Another cool thing about the performance is how the actors didn’t limit their performance to the stage, but also used the audience to carry out their performance, too. In the beginning of the musical cast members dressed up as doves and gazelles came down the aisles as they made their way to the stage. 

The musical starts off just like the movie, with the introduction of baby Simba, with ‘The Circle of Life’ playing in the background. 

This scene was absolutely amazing. The scene was packed with actors playing animals, while Sophomore, Charisma Boler, who portrayed Rafiki, made the piece come to life with her singing. 

After a well deserved round of applause and quick scene change, the audience was introduced to the other main characters, which included: Scar who was perfectly portrayed by sophomore Ronald Gerring sophomore, Zazu who was portrayed by sophomore Madison Vitolka, Mufasa played by sophomore Cayden Speerbecker, young Simba played by freshman Gabriel McKinney and young Nala portrayed by freshman Stella Hoyt

In this collection of scenes we see Scar’s infamous manipulation, Simba’s extreme curiosity, Zazu’s nagging, Mufasa’s unexplainable nobleness, Nala and Simba’s great friendship and one of the best songs in the movie, ‘I Just Can’t Wait To Be King’

The way McKinney and Hoyt’s voices harmonized during this scene was amazing and really gave life to the piece along with the dancing by the ensemble. 

We then move on and are introduced to the three hyenas Shenzi (sophomore Emma Leak), Banzai (Harmoni McKinney) and Ed (freshman Tessa O’Keefe). 

This is one of the many moments in the movie where the dramatic effects truly defined the song and not the singing itself. Nothing was wrong with ‘Be Prepared’ other than that it felt too short.

Another scene that missed the dramatic effect was Mufasa’s death. The set was set up at the rear of the stage so I really couldn’t see what was happening. However, there was an animated backdrop of the wildebeests running which was pretty cool. 

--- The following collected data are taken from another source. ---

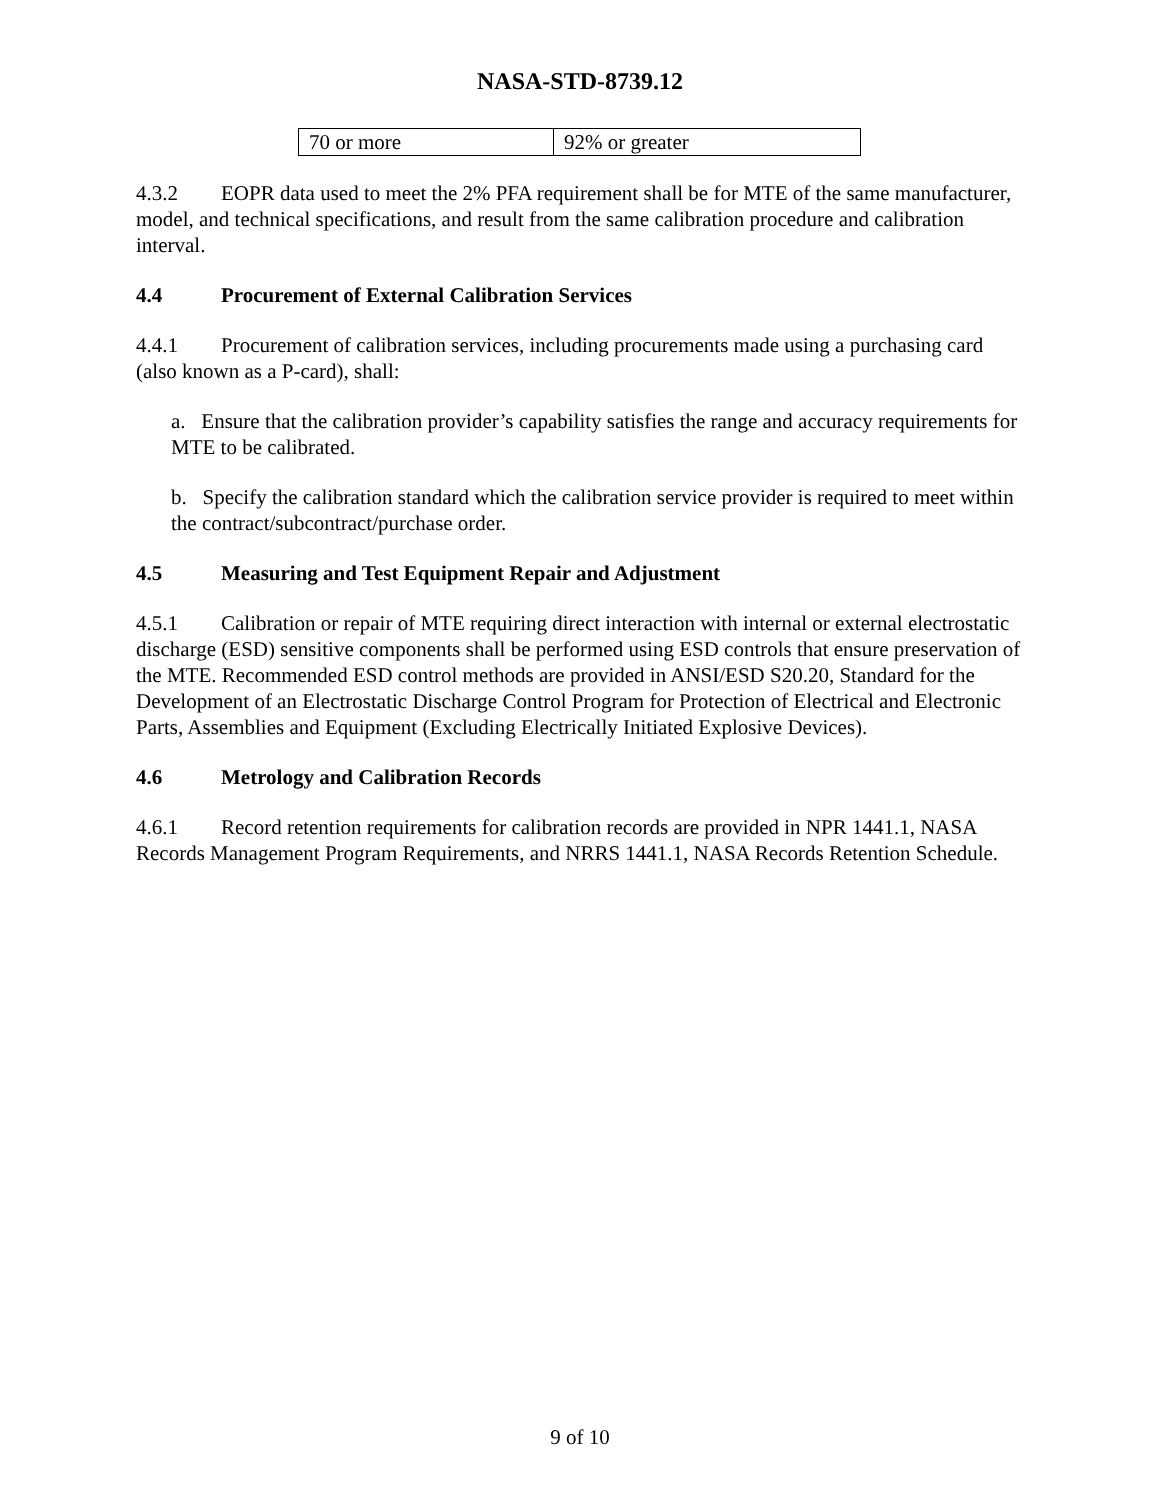NASA-STD-8739.12
| 70 or more | 92% or greater |
4.3.2 EOPR data used to meet the 2% PFA requirement shall be for MTE of the same manufacturer, model, and technical specifications, and result from the same calibration procedure and calibration interval.
4.4 Procurement of External Calibration Services
4.4.1 Procurement of calibration services, including procurements made using a purchasing card (also known as a P-card), shall:
a. Ensure that the calibration provider’s capability satisfies the range and accuracy requirements for MTE to be calibrated.
b. Specify the calibration standard which the calibration service provider is required to meet within the contract/subcontract/purchase order.
4.5 Measuring and Test Equipment Repair and Adjustment
4.5.1 Calibration or repair of MTE requiring direct interaction with internal or external electrostatic discharge (ESD) sensitive components shall be performed using ESD controls that ensure preservation of the MTE. Recommended ESD control methods are provided in ANSI/ESD S20.20, Standard for the Development of an Electrostatic Discharge Control Program for Protection of Electrical and Electronic Parts, Assemblies and Equipment (Excluding Electrically Initiated Explosive Devices).
4.6 Metrology and Calibration Records
4.6.1 Record retention requirements for calibration records are provided in NPR 1441.1, NASA Records Management Program Requirements, and NRRS 1441.1, NASA Records Retention Schedule.
9 of 10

In the next couple scenes, we’re introduced to the best characters in the Lion King, Timon (junior Sullivan Matthys) and Pumbaa (freshman Bryce Stewart) and their iconic song ‘Hakuna Matata’

I was dancing in my seat to the music; this was truly one of the best songs in the production. We also get to see the transition from Simba as a kid to an adult. The audience saw the transformation of Simba through a change of actors: from a young Simba played by McKinney to an adult played by senior Jaden Smith 

The next scene was brief, leading up to the introduction of adult Nala (sophomore Jazmin Rhodes) and the song ‘Can You Feel The Love Tonight’

I honestly don’t remember too much about this scene as I was too entranced by the song itself. The singing by both Rhodes and Smith were amazing and gave life to the theater. 

During the last bit of the musical, the performance expanded beyond the stage. Scenes such as Simba running back to Pride Rock and Scar running away from the hyenas used the audience as their stage, making the musical more lively. 

All in all, from the costumes, to the singing, the performance was amazing, and I can’t wait to see another H-F Theater production.